Navigating the winter doldrums
January-February 2025
by Margo Oxendine, Contributing Columnist
All the holiday hoopla is over, and we are now facing January. Is there a more drab, gray month? I don’t think so.
Yet, winter does have its attributes. There’s snow, first of all. I love snow, as you know, so I am always excited about the possibility of snow in January. I don’t usually have to drive anywhere in the snow, which makes me very happy. I am lucky to work at home, with a furnace and a cozy gas fireplace. Provided the heat has not gone out. If it has, there’s always another sweater and a lap robe.
I am lucky enough to have a carport, so my car rarely has to be cleaned off, should I find it necessary to get out on the slippery roads. Considering my “luck” (all of it bad) with cars this past year, I will go out of my way to stay home.
When I must drive, one thing bugs me like no other: inconsiderate people who do not clean off the tops of their vehicles. That means that, more often than not, a gust of wind will blow that snow and ice back onto my car and the windshield. So please clean off the tops of your vehicles!
I try not to put off my daily walk when it snows. In fact, there are some wonderful things about it, besides the fact that my snow boots are too cumbersome for walking.

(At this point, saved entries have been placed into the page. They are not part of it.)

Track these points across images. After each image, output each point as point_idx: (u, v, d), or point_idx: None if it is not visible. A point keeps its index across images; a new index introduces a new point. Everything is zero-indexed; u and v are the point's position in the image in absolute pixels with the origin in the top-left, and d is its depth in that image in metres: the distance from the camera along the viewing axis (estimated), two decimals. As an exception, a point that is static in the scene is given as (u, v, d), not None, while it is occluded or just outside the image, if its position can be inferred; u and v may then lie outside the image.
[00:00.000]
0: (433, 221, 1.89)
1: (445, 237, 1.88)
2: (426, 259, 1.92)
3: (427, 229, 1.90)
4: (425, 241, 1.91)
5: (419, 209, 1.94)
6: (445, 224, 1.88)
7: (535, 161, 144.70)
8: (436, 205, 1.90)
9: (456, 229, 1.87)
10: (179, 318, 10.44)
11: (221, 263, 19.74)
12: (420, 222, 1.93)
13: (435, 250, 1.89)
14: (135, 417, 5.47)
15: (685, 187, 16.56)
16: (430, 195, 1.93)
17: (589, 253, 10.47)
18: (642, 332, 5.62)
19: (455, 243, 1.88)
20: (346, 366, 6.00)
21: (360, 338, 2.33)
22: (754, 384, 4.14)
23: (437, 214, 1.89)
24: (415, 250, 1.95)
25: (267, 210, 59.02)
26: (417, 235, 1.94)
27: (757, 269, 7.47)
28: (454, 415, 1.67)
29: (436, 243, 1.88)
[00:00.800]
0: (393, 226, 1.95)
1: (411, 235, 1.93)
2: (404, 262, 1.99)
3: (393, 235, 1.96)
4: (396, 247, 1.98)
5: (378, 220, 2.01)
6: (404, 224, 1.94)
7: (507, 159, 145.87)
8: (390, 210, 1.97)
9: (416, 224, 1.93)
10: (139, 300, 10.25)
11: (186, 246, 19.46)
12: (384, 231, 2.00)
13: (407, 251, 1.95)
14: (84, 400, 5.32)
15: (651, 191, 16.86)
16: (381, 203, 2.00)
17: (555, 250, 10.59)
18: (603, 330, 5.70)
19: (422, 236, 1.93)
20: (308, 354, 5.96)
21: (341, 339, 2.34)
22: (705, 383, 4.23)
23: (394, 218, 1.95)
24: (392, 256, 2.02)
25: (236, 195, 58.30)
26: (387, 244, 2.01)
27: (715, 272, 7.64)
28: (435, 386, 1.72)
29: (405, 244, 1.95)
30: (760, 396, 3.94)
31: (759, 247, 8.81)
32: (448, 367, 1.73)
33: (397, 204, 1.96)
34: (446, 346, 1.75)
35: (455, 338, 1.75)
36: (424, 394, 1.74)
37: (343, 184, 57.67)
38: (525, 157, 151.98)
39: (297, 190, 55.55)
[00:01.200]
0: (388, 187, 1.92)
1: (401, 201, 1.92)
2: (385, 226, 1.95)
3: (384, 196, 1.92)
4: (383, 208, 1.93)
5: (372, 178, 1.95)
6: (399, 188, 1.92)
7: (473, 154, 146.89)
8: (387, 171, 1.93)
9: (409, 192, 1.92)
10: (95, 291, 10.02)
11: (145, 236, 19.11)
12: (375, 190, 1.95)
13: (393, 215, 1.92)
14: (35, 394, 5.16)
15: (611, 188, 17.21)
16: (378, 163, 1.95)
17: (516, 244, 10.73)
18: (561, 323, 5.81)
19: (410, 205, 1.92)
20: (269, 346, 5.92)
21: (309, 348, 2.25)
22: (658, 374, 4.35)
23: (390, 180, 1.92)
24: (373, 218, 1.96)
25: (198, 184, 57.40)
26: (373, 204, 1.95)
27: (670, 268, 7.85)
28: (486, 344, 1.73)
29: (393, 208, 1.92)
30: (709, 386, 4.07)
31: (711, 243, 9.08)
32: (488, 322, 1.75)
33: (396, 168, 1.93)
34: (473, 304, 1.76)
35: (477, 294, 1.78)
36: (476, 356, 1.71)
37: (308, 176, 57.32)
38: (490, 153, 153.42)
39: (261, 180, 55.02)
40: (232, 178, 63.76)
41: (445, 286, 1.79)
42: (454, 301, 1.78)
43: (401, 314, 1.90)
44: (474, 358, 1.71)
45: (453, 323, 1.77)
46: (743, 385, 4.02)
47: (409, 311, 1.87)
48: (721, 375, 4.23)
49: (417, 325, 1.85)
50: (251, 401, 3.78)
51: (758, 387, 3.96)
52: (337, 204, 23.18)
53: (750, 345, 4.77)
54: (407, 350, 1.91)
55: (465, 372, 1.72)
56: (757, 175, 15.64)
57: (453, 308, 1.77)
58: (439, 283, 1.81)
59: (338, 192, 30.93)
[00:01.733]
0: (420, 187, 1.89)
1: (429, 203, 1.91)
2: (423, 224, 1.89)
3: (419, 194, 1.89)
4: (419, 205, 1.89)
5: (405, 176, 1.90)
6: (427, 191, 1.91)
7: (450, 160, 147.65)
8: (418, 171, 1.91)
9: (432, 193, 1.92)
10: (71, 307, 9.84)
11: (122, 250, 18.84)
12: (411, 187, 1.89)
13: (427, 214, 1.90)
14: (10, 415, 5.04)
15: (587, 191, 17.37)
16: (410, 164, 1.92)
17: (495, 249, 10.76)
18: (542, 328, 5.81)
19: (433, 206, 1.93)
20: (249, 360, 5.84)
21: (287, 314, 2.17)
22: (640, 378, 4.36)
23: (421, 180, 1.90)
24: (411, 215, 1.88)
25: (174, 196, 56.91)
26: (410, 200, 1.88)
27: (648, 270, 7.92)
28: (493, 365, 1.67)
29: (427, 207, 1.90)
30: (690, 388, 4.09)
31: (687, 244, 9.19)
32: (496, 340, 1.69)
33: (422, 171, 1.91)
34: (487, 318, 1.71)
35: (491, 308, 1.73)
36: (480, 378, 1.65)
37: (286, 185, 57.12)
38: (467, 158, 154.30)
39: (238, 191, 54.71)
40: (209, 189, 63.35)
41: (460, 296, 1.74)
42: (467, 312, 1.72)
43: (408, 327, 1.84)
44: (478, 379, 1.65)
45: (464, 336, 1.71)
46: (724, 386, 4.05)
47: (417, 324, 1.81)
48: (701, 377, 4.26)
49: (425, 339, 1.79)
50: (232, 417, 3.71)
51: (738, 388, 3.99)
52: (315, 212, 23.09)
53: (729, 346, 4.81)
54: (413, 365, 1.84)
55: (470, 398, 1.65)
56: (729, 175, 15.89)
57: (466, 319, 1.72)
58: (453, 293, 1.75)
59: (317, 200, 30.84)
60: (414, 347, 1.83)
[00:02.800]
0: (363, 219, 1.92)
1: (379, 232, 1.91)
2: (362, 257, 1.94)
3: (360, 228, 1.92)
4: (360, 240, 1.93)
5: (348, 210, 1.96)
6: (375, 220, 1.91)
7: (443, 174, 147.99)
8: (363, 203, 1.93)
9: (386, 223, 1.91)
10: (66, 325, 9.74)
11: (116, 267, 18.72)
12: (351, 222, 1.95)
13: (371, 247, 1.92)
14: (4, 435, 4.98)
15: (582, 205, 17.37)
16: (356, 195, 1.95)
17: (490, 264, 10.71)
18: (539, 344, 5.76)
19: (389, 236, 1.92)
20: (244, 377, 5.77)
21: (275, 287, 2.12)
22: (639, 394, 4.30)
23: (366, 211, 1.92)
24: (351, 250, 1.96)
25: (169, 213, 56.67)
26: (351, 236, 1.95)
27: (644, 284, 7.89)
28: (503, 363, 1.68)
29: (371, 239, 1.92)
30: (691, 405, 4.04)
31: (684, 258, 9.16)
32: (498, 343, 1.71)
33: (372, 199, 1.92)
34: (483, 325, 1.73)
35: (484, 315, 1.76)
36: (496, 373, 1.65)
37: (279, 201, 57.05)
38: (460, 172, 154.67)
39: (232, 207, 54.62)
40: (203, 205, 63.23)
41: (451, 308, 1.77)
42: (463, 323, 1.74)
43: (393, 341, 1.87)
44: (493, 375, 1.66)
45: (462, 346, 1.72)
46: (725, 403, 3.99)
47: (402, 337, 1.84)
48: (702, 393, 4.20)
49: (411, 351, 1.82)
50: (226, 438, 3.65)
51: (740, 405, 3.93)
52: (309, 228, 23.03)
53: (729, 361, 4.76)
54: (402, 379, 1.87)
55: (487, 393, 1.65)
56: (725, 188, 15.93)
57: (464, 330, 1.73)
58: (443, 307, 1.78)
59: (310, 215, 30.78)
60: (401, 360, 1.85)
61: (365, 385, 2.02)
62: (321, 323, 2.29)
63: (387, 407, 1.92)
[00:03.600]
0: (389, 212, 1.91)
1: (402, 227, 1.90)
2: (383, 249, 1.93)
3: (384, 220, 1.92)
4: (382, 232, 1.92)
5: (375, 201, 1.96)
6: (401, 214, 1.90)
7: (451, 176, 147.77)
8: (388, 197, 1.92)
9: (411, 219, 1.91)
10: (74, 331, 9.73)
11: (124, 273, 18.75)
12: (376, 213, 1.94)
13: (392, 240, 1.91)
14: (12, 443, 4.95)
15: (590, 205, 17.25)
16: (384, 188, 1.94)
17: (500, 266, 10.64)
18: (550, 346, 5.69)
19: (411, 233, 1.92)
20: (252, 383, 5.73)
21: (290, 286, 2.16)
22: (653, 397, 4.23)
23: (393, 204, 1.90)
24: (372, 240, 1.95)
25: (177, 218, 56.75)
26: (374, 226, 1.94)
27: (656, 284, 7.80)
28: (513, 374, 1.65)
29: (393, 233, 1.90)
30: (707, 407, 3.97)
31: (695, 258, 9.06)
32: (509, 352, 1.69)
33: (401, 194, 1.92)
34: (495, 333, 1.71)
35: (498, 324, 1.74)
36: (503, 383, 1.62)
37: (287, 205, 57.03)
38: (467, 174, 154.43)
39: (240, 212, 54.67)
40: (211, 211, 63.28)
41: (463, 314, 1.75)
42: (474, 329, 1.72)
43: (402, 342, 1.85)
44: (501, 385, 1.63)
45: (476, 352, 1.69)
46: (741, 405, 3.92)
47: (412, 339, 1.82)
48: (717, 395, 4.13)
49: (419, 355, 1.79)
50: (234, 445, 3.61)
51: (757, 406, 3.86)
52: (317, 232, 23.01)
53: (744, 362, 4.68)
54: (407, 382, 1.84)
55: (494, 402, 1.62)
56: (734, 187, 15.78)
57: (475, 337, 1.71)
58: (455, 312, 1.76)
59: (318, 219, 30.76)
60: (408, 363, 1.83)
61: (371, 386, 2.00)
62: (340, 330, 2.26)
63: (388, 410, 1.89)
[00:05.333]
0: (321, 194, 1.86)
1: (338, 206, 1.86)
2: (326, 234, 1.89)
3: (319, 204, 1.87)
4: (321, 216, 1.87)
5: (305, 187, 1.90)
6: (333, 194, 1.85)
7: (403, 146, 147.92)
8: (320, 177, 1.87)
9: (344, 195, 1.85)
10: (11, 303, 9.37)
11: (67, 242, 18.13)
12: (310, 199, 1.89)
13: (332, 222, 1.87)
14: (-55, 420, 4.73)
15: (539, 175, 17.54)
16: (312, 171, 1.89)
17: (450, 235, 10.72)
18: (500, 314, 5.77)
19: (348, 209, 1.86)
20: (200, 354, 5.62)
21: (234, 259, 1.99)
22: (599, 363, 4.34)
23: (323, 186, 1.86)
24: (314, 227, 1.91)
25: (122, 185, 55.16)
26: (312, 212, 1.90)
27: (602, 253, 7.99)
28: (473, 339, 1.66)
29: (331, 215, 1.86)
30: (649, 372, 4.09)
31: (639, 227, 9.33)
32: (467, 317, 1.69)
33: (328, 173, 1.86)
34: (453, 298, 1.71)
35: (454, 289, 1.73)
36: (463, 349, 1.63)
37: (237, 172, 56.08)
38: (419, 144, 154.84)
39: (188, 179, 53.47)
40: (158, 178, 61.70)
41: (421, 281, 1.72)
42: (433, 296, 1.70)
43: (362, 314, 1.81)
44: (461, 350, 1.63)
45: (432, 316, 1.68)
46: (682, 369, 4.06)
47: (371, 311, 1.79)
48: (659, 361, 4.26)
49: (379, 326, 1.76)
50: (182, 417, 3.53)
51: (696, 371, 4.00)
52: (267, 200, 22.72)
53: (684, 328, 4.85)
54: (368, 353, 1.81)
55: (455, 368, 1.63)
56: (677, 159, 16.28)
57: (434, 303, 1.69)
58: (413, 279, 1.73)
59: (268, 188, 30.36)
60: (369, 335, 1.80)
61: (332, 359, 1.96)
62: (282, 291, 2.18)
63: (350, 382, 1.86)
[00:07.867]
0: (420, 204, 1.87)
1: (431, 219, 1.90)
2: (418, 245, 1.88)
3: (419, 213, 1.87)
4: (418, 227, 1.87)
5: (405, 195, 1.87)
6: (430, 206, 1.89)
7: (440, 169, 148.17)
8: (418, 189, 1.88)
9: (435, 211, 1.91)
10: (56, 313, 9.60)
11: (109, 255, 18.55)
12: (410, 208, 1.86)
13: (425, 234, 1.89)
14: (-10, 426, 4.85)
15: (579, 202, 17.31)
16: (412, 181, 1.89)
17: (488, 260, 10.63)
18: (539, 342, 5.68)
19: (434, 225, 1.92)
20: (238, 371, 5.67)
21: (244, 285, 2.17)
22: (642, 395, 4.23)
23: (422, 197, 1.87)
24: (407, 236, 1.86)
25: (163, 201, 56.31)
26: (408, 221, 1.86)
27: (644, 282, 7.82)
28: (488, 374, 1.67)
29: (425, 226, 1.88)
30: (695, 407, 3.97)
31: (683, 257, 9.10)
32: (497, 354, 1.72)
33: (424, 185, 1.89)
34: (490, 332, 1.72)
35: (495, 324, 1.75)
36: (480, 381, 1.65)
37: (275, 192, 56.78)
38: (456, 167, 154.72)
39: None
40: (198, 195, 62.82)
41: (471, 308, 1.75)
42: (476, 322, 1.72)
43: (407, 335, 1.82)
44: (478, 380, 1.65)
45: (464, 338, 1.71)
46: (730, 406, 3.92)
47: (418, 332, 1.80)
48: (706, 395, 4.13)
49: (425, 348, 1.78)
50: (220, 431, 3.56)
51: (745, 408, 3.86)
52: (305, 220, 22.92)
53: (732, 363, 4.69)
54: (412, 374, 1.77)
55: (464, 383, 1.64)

What I love is to look at the wildlife tracks in the snow. Raccoons, foxes, dogs, bobcats, deer, and even once, a rare bear track, even though that bear was supposed to be snoozing.
But I must choose my steps very carefully. Some have ice underneath, and I go skidding. I have fallen more than once but have always — so far — been able to haul myself back up. I fear falling and then wallowing in a frozen mound until the rare car comes down the lane.
I always try to buy more groceries than I need during winter. I don’t know when or if I’ll get back out, and heaven forbid I run out of, say, half-and-half, or chicken salad, or Lindy’s ices. We don’t have anything like Door Dash out here in the rural hinterlands.
One wintry night after a particularly blizzard-like snow, my mother and I piled into my sister’s small four-wheel drive truck and headed to Covington for groceries and Chinese food. Did I mention the truck was small? Well, when it came time to get back inside for the trip home, I couldn’t make it. We had to enlist the help of a perplexed stranger to push me into the truck before we could get on our way. It was a tight ride.
Another time, when I finally had my own 4WD (that I didn’t yet know how to operate), a friend and I headed to Covington for groceries. It was 10 degrees below zero. Yet, out trudges my friend to the car lugging a cooler! He seemed offended when I ribbed him about it. Apparently, he has an innate fear of spoiled food. But I honestly don’t think there was any danger that day.
At least I no longer have to shovel out my driveway. The one day I slipped while shoveling, knocked myself out, and lay there in a frozen heap, unconscious, was enough for me. Thank heavens someone noticed “a pile of something in Margo’s driveway” and called the rescue squad. When I came to and saw the surrounding rescuers hefting me onto the gurney, my first thought was, “Oh geez, now they’re going to guess how much I weigh!”